ESTRATTO
Con l’entrata in vigore del Decreto Dignità, le imprese non potranno più farlo prima di un quinquennio, pena la restituzione dei fondi ricevuti in una misura da due a quattro volte superiore. Il tutto indipendentemente dal fatto che l’aiuto ricevuto da parte statale sia stato erogato sotto forma di contributo, garanzia, finanziamento agevolato o beneficio fiscale.
La novità introdotta dal governo Conte ha naturalmente rilanciato il dibattito su un fenomeno che ormai da molti è visto con estremo allarme, considerato come nel corso degli anni anche molte aziende del Made in Italy abbiano deciso di delocalizzare le loro produzioni.
Quante imprese italiane delocalizzano all’estero?
Per la precisione sono oltre 35mila le realtà produttive che hanno compiuto un passo di questo genere nel periodo compreso tra il 2009 e il 2015, con un aumento del 12,7% rispetto ai casi fatti registrare nel decennio precedente. Ad attestare il dato è stata la CGIA, che ha lavorato sui dati forniti dalla Banca dati Reprint del Politecnico di Milano e dell’Ice.
Per misurare l’impatto del fenomeno sugli indici occupazionali del nostro Paese, occorre poi ricordare come ammonti a circa 50mila addetti la perdita fatta registrare all’interno delle imprese che hanno optato per il trasferimento delle attività produttive all’estero. Le cifre in questione hanno peraltro provocato una notevole sorpresa, in quanto a differenza di quanto ci si aspettava non è l’Europa dell’Est ad avvantaggiarsi maggiormente del fenomeno, bensì Paesi come gli Stati Uniti, Francia, Romania, Spagna, Regno Unito e Cina.
Un dato che sembrerebbe accreditare l’ipotesi di delocalizzazioni portate avanti non tanto per godere di un costo del lavoro più basso, quanto per aprire nuovi mercati alla produzione italiana. Alcune di queste aziende hammo peraltro deciso di tornare in Italia, come dimostrato dal caso di Benetton, Geox, Beghelli, Piquadro, Safilo ed altre.

ISTRUZIONI OPERATIVE
Prosegui il testo sulla delocalizzazione delle imprese italiane partendo dalla sua ultima frase.

Record archiviati di una raccolta
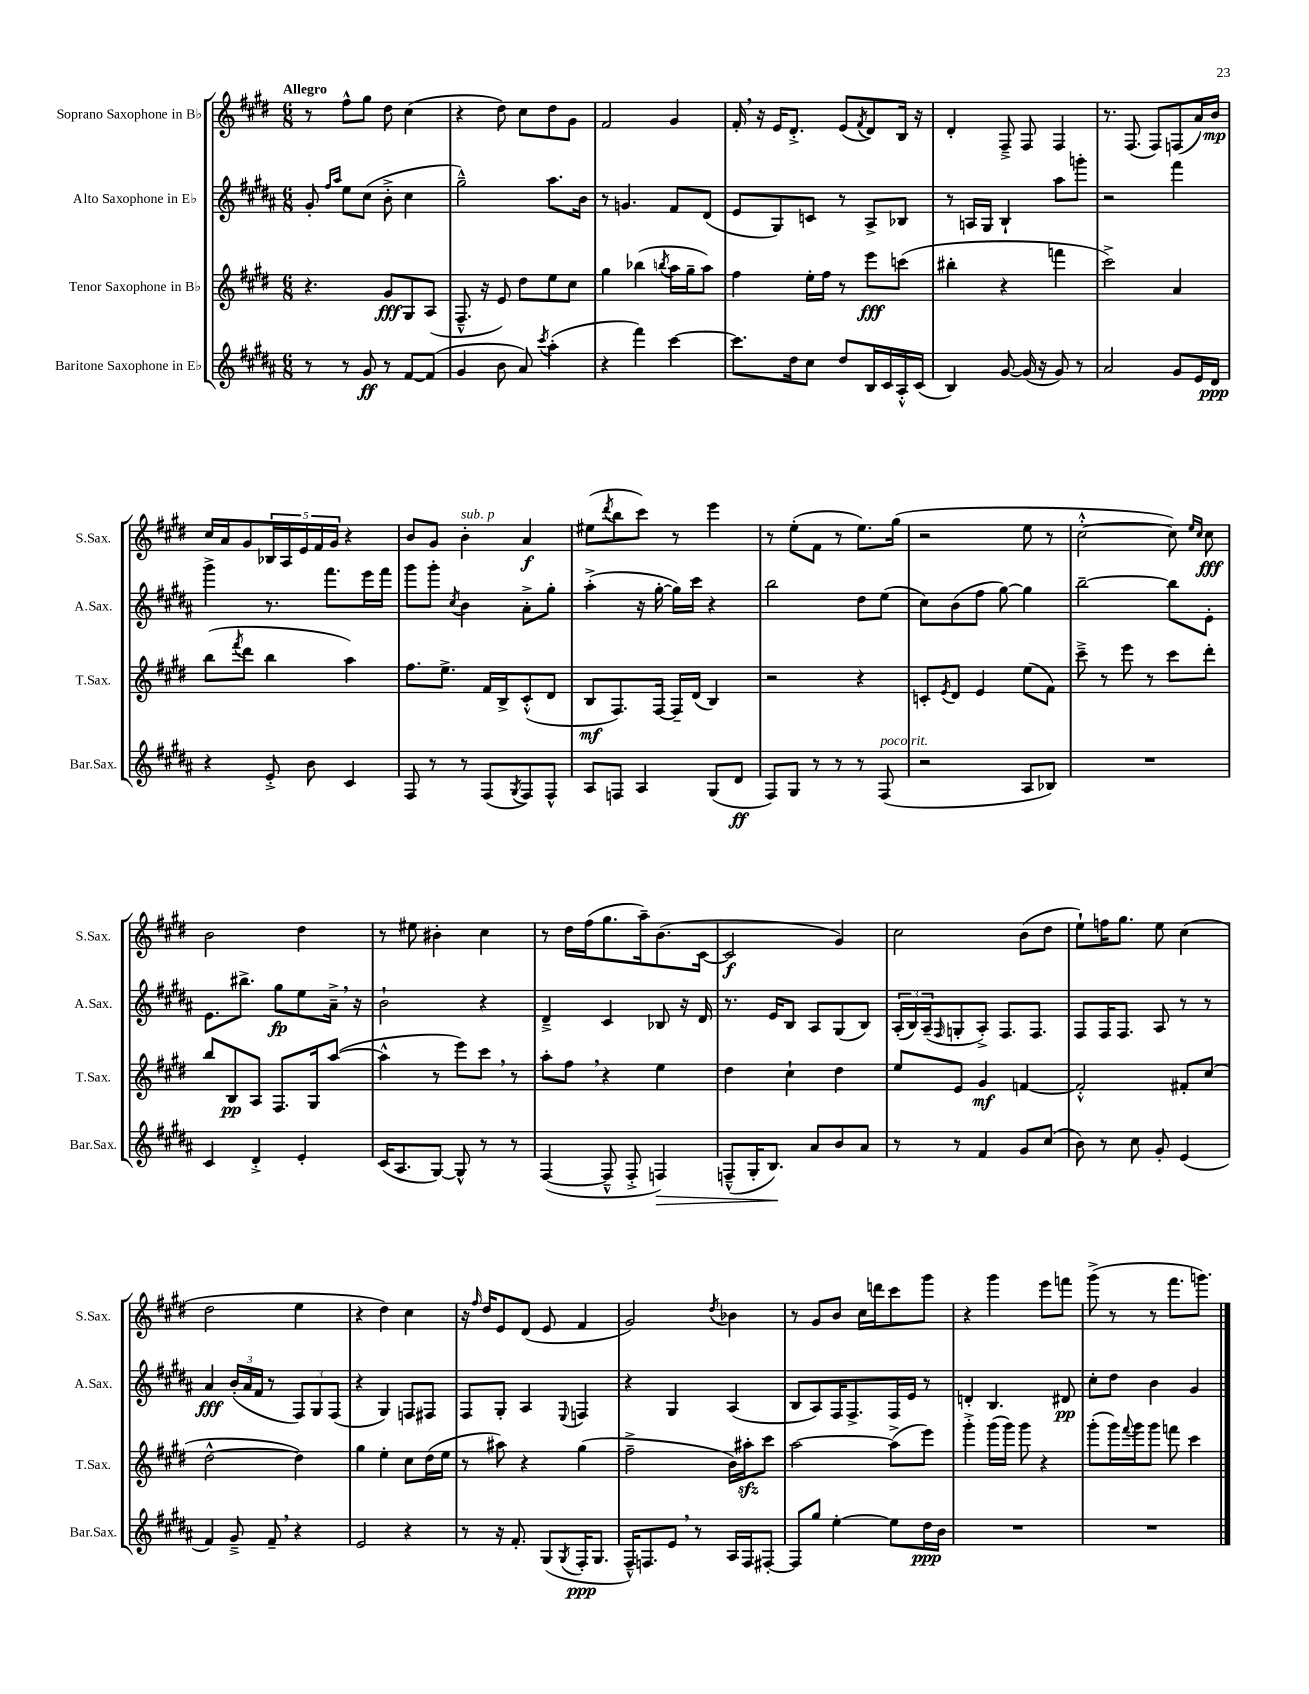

**kern	**kern	**kern	**kern
*staff4	*staff3	*staff2	*staff1
*clefG2	*clefG2	*clefG2	*clefG2
*k[f#c#g#d#a#]	*k[f#c#g#d#]	*k[f#c#g#d#a#]	*k[f#c#g#d#]
*M6/8	*M6/8	*M6/8	*M6/8
8r	4.r	8g#'	8r
.	.	16qqff#	.
.	.	16qqaa#	.
8r	.	8ee	8ff#^^
8g#	.	(8cc#	8gg#
8r	8g#	8b'^	8dd#
[8f#	8G#	4cc#	(4cc#
(8f#]	(8A	.	.
=	=	=	=
4g#	8.F#~^^	2gg#~^^)	4r
.	16r	.	.
8b	8e)	.	8dd#)
8a#)	8dd#	.	8cc#
8qccc#	.	.	.
(4aa#'	8ee	8.aa#	8dd#
.	8cc#	.	8g#
.	.	16b	.
=	=	=	=
4r	4gg#	8r	2f#
.	.	4.g	.
4fff#)	(4bb-	.	.
.	8qbb	.	.
[4ccc#	16aa	8f#	4g#
.	16gg#~	.	.
.	8aa)	(8d#	.
=	=	=	=
8.ccc#]	4ff#	8e	16f#'
.	.	.	16r
.	.	8G#)	16e
16dd#	.	.	8.d#'^
8cc#	16ee'	8c	.
.	16ff#	.	.
8dd#	8r	8r	(8e
.	.	.	8qf#
16B	8eee	8A#^	8d#)
16c#	.	.	.
16A#'^^	(8ccc	8B-	16B
(16c#	.	.	16r
=	=	=	=
4B)	4bb#'	8r	4d#'
.	.	16A	.
.	.	16G#	.
[8g#	4r	4B`	8F#~^
(16g#]	.	.	8F#
16r	.	.	.
8g#)	4fff	8aa#	4F#
8r	.	8ggg'	.
=	=	=	=
2a#	2ccc#^)	2r	8.r
.	.	.	(8.F#
.	.	.	8F#)
8g#	4a	4fff#	(8F
16e	.	.	16a)
16d#	.	.	16b
=	=	=	=
4r	(8bb	4ggg#^	16cc#
.	.	.	16a
.	8qfff#	.	.
.	8ddd#	.	8g#
8e'^	4bb	8.r	20B-
.	.	.	20A
.	.	.	20e
8b	.	.	.
.	.	.	20f#
.	.	8.fff#	.
.	.	.	20g#
4c#	4aa)	.	4r
.	.	16eee	.
.	.	16fff#	.
=	=	=	=
8F#	8.ff#	8ggg#	8b
8r	.	8ggg#'	8g#
.	8.ee^	.	.
.	.	8qcc#	.
8r	.	4b	4b'
(8F#	16f#	.	.
.	16B^	.	.
8qG#	.	.	.
8F#)	(8c#'^^	8a#'^	4a
8F#^^	8d#	8gg#'	.
=	=	=	=
8A#	8B	(4aa#'^	(8ee#
.	.	.	8qddd#
8F	8.F#)	.	8bb
4A#	.	16r	8ccc#)
.	[16F#	[16gg#'	.
.	16F#~]	16gg#])	8r
.	(16d#	16ccc#	.
(8G#	4B)	4r	4eee
8d#	.	.	.
=	=	=	=
8F#)	2r	2bb	8r
8G#	.	.	(8ee'
8r	.	.	8f#
8r	.	.	8r
8r	4r	8dd#	8.ee)
(8F#	.	(8ee	.
.	.	.	(16gg#
=	=	=	=
2r	8c'	8cc#)	2r
.	8qe	.	.
.	8d#	(8b	.
.	4e	8ff#	.
.	.	[8gg#)	.
8A#	(8ee	4gg#]	8ee
8B-)	8f#)	.	8r
=	=	=	=
2.r	8ccc#~^	[2bb~	[2cc#'^^
.	8r	.	.
.	8eee	.	.
.	8r	.	.
.	8ccc#	8bb]	8cc#])
.	.	.	16qqee
.	.	.	16qqcc#
.	8ddd#'	8e'	8cc#
=	=	=	=
4c#	8bb	8.e	2b
.	8B	.	.
.	.	8.bb#^	.
4d#'^	8A	.	.
.	8.F#	8gg#	.
4e'	.	8ee	4dd#
.	16G#	.	.
.	([8aa	16a#~^	.
.	.	16r	.
=	=	=	=
(16c#	4aa^^]	2b`	8r
8.A#	.	.	.
.	.	.	8ee#
[8G#)	8r	.	4b#'
8G#^^]	8eee)	.	.
8r	8ccc#	4r	4cc#
8r	8r	.	.
=	=	=	=
([4F#	8aa'	4d#~^	8r
.	8ff#	.	16dd#
.	.	.	(16ff#
8F#~^^]	4r	4c#	8.gg#
8F#'^	.	.	.
.	.	.	16aa~)
4F)	4ee	8B-	(8.b
.	.	16r	.
.	.	16d#	[16c#
=	=	=	=
(8F~^^	4dd#	8.r	2c#]
16G#'	.	.	.
8.B)	.	16e	.
.	4cc#`	8B	.
8a#	.	8A#	.
8b	4dd#	(8G#	4g#)
8a#	.	8B)	.
=	=	=	=
8r	8ee	(24A#'	2cc#
.	.	24B)	.
.	.	(24A#~	.
.	.	16qqF#	.
8r	8e	8G'	.
4f#	4g#	8A#'^)	.
.	.	8.F#	.
8g#	[4f	.	(8b
.	.	8.F#	.
(8cc#	.	.	8dd#
=	=	=	=
8b)	2f'^^]	8F#	8ee`)
8r	.	16F#	16ff
.	.	8.F#	8.gg#
8cc#	.	.	.
8g#'	.	8A#	8ee
(4e	8f#'	8r	(4cc#
.	(8cc#	8r	.
=	=	=	=
4f#)	[2dd#^^	4a#	2dd#
8g#~^	.	(24b'	.
.	.	24a#	.
.	.	24f#	.
8f#~	.	8r	.
4r	4dd#])	12F#)	4ee
.	.	12G#	.
.	.	(12F#	.
=	=	=	=
2e	4gg#	4r	4r
.	4ee'	4G#)	4dd#)
4r	8cc#	8F	4cc#
.	(16dd#	8F#	.
.	16ee	.	.
=	=	=	=
8r	8r	8F#	16r
.	.	.	16qqff#
.	.	.	16dd#
16r	8aa#)	8G#'	8e
8.f#'	.	.	.
.	4r	4A#	(8d#
(8G#	.	.	8e
8qG#	.	8qqE	.
16F#'	(4gg#	4F	4f#
8.G#	.	.	.
=	=	=	=
16F#~^^)	2ff#~^	4r	2g#)
8.F	.	.	.
8e	.	4G#	.
8r	.	.	.
.	.	.	8qdd#
16A#	16b)	(4A#	4b-
16F	16aa#'	.	.
[8F#'	8ccc#	.	.
=	=	=	=
8F#]	[2aa	8B	8r
8gg#	.	8A#)	8g#
[4ee'	.	16F#	8b
.	.	8.F#^	.
.	.	.	16cc#
.	.	.	16ddd
8ee]	(8aa^]	16F#	8ccc#
.	.	16e	.
16dd#	8eee)	8r	8ggg#
16b	.	.	.
=	=	=	=
2.r	4ggg#'^	4d'	4r
.	(16ggg#	4.B	4ggg#
.	16ggg#)	.	.
.	8ggg#	.	.
.	4r	.	8eee
.	.	8d#	8fff
=	=	=	=
2.r	(8ggg#'	8cc#'	(8ggg#^
.	16ggg#)	8dd#	8r
.	8qqfff#	.	.
.	16ggg#	.	.
.	8ggg#	4b	8r
.	8fff	.	8.fff#
.	4ccc#	4g#	.
.	.	.	8.ggg)
==	==	==	==
*-	*-	*-	*-
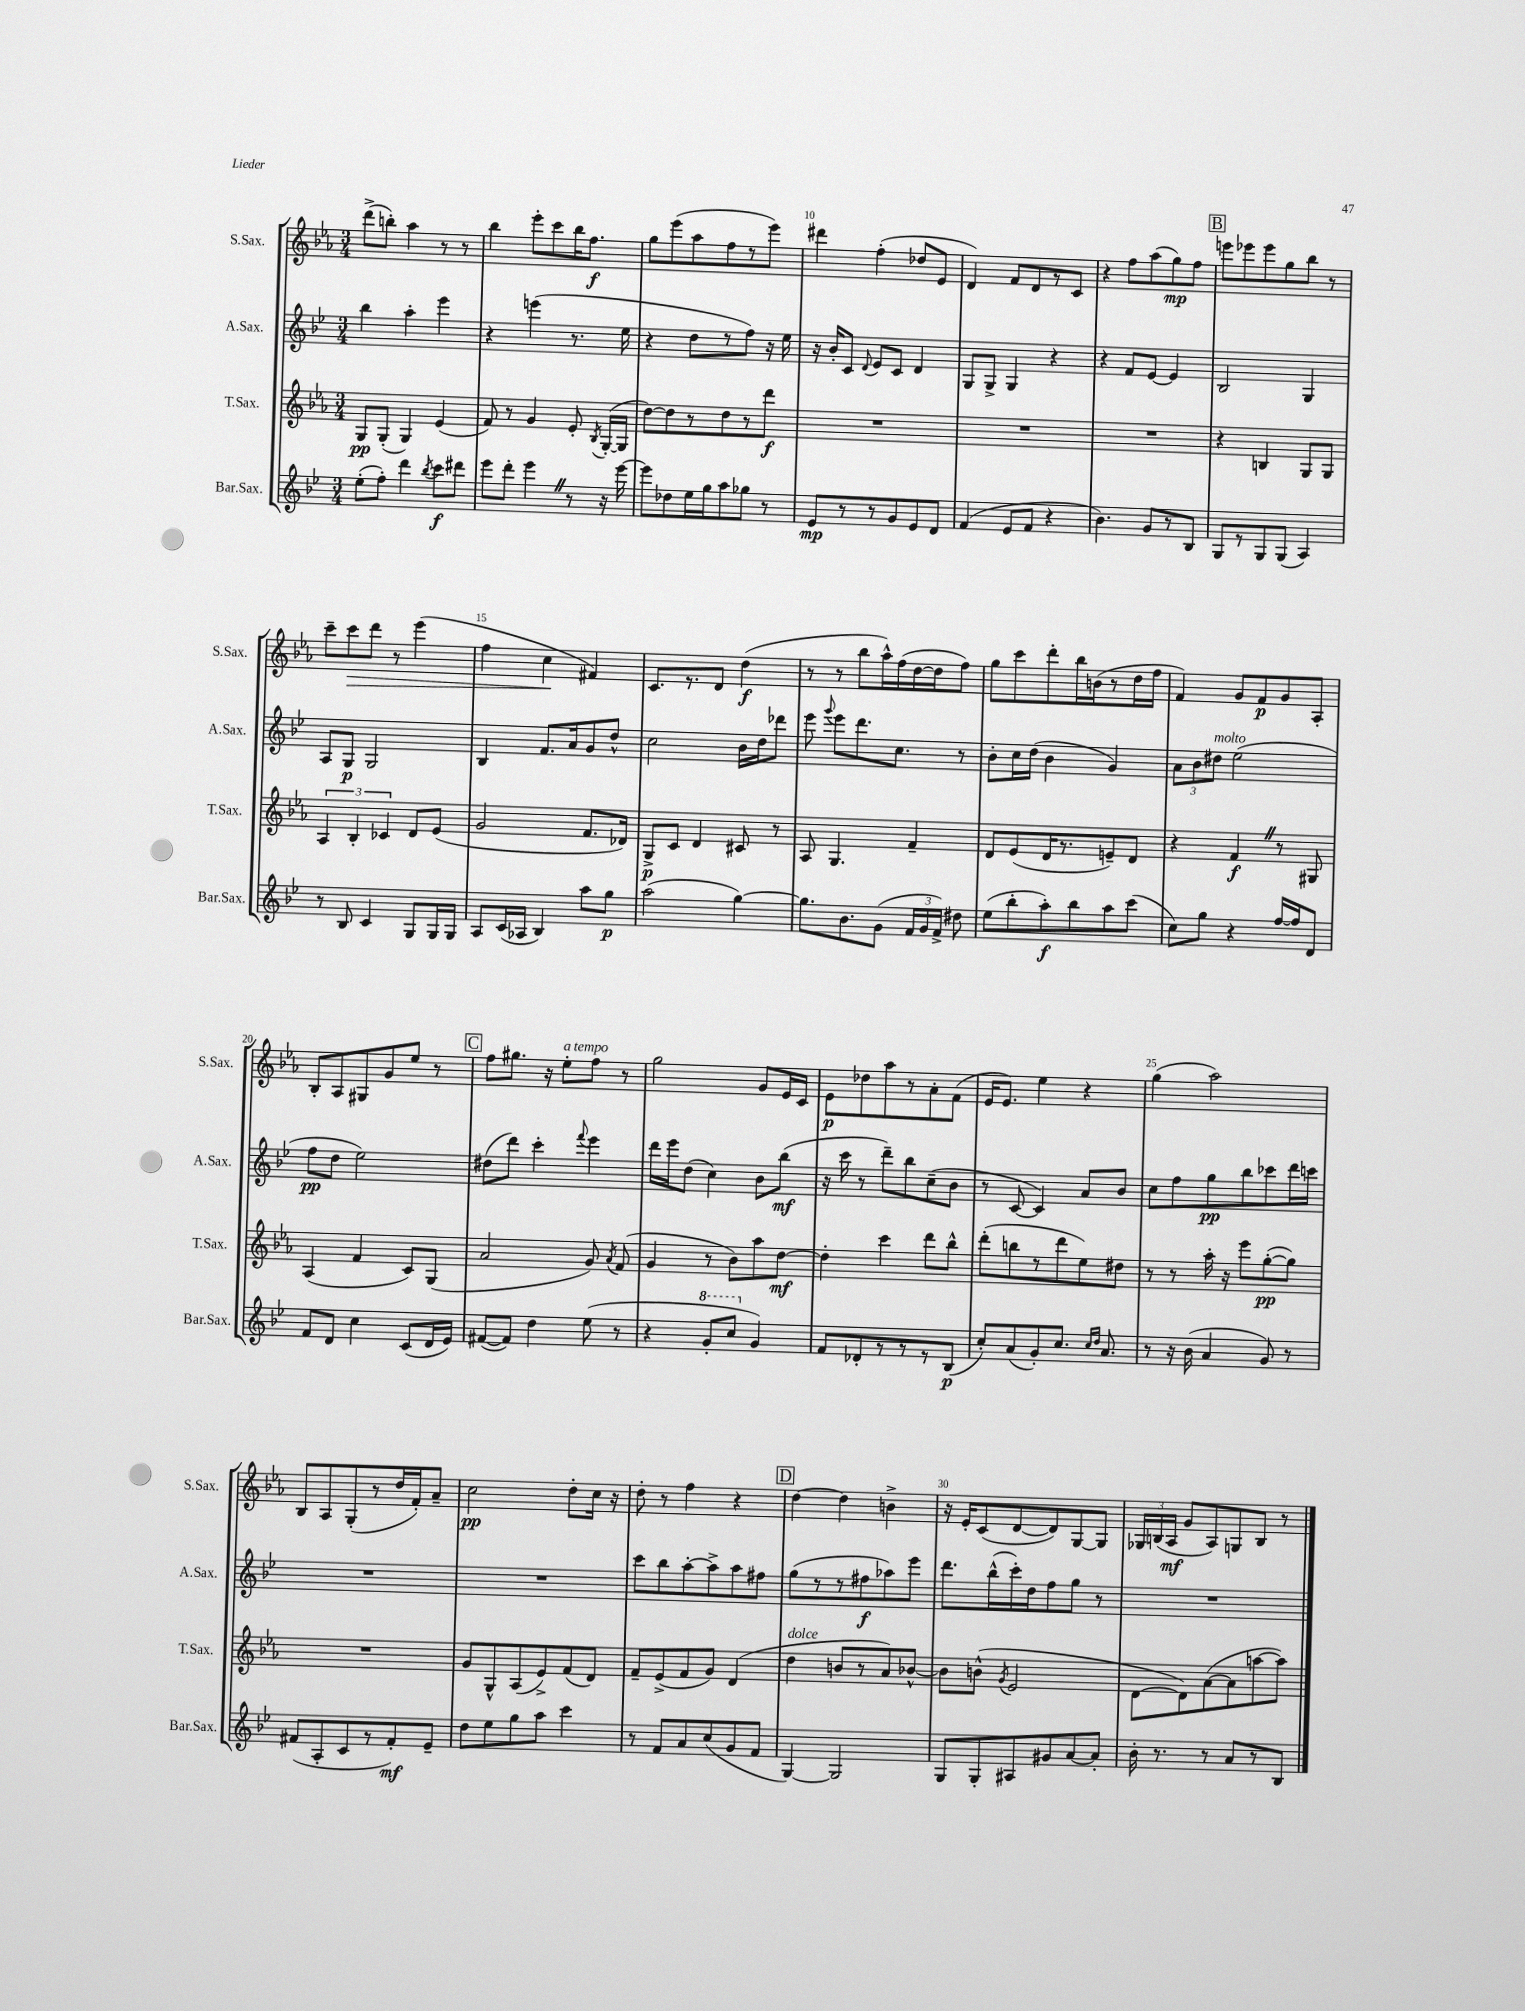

RISPOSTA AL COMPITO
La galassia di piccole imprese in Italia
Andrebbe anche ricordato che comunque l’Italia è il Paese che ha delocalizzato in misura minore, tra i più grandi dell’eurozona, proprio grazie alla sua particolare struttura fatta di una miriade di piccole imprese radicate sul territorio. Una caratteristica che secondo Eurostat ha rappresentato un punto di forza per il tessuto economico tricolore e che potrebbe essere ulteriormente rafforzata proprio dalla decisione del governo Conte di non agevolare questo tipo di operazioni.
L’approvazione del decreto è stata contrassegnata da polemiche roventi, anche in riferimento alla norma sulle delocalizzazioni. È stato in particolare Renato Brunetta, uno degli esponenti di spicco di Forza Italia a bollare il provvedimento alla stregua di un anacronismo. Secondo Brunetta, la norma che mira a contrastare le delocalizzazioni avrebbe in realtà un effetto deleterio e spingerebbe tante imprese che vorrebbero farlo a non investire nel nostro Paese, rivolgendosi ad altri sito dove troverebbero meno ostacoli.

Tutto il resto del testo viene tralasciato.